ほんものの自己のレッスン・愛のレッスン・人間関係のレッスン・喪失のレッスン・力のレッスン・罪悪感のレッスン・時間のレッスン・怒りのレッスン・遊びのレッスン・忍耐のレッスン・明け渡しのレッスン・許しのレッスン・幸福のレッスンについて書いてある。

1940年代、内線でイスラム教徒に息子を殺されたヒンドゥー教徒の男が、マハトラ・ガンジーに、「どうしたらイスラム教徒を許すことができるでしょうか?一人息子を殺されて憎悪に燃えているこの心に、どうしたら平安が取り戻せるでしょうか?」と尋ねた。

ガンジーはその男に、「イスラム教徒の戦争孤児を養子にし、自分の子として育てなさい。」と答えた。

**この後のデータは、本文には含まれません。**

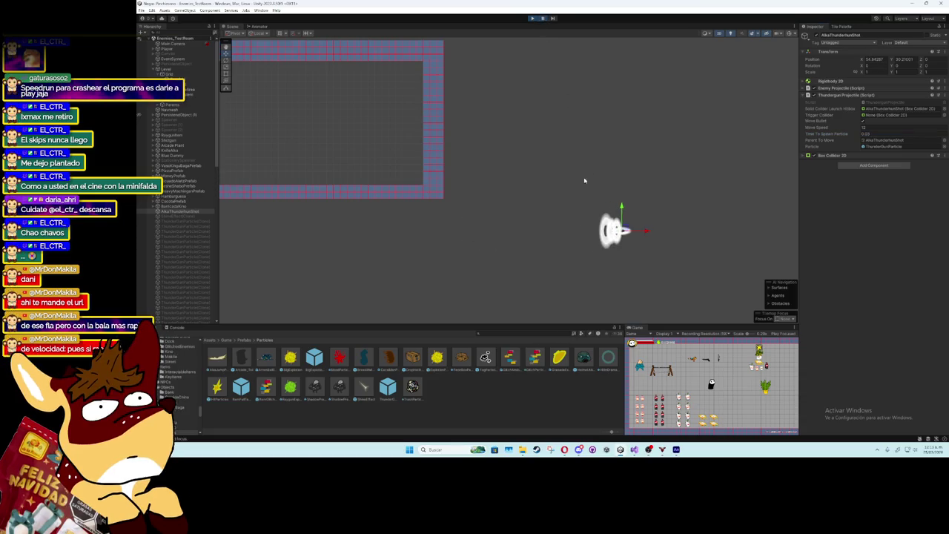
- Enter Move Speed 10 mid-test, follow the shot in the Scene view, then stop play mode
left_click(865, 135)
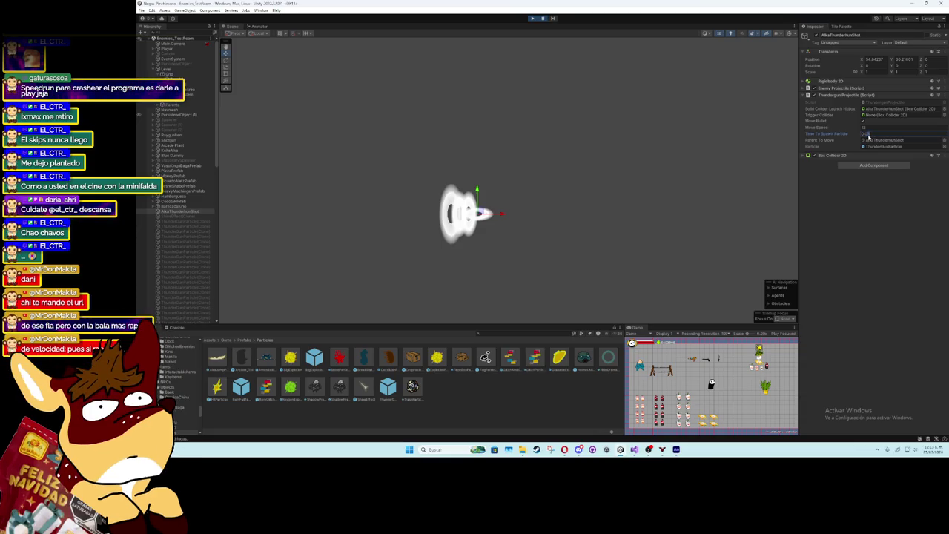
left_click(869, 129)
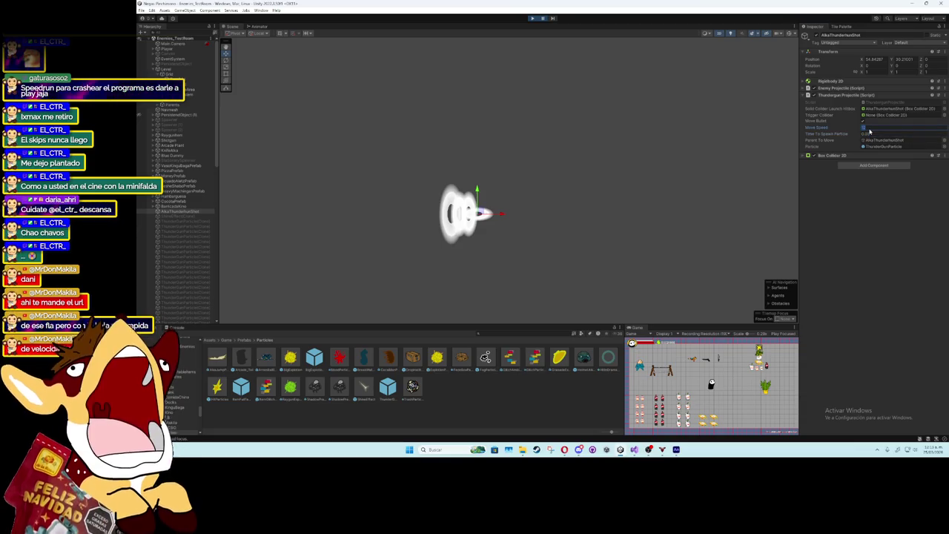
type("10")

人生をまっとうするためには、許すことを学ばねばならない。

許しは苦痛や傷を癒す方法であると同時に、ふたたび他者と自己を結びつける方法である。

人は誰でも傷ついたり傷つけた経験がある。

問題は傷つけたり傷ついたりすることよりもむしろ、その経験が忘れられないこと、それを忘れようとしないことにある。

傷の痛さはそこにある。

わたしたちは傷をためこみながら生きているが、その傷を手放す方法はだれからも教わっていない。

許しが必要とされる理由はそこにある。



「許す」ことが、世の中でいちばん難しいと思う。

私も自分がされたこと、ずっと許せなかった。

一生許せないと思ってた。

それが三輪さんの番組がきっかけで、大浄化 がおきて、彼女を許せるようになって、やっと自分が楽になった。

許すということは、自分を許すこと。

自分を解放してあげること。

彼女には二度と会いたくないけれど、とても感謝をしている。

今の私がいるのは、彼女のおかげだから。

そして「許す」という学習をしたら、義母のことも、こちらもほんとうに義母と縁を切るために離婚を考えるくらいいろいろとあったのだけど、「まあ、しょうがないや」と思えるようになってきた。

たまに悶々とはするけれど・・・

自分の気持ちは、やっぱり変えられるんだ。

変えて、いちばんしあわせになるのは自分なんだ。

死ぬまでの時間があと何日と数えるようになったとき、私たちは自分の幸福について真剣に考え、幸福を感じるようになる。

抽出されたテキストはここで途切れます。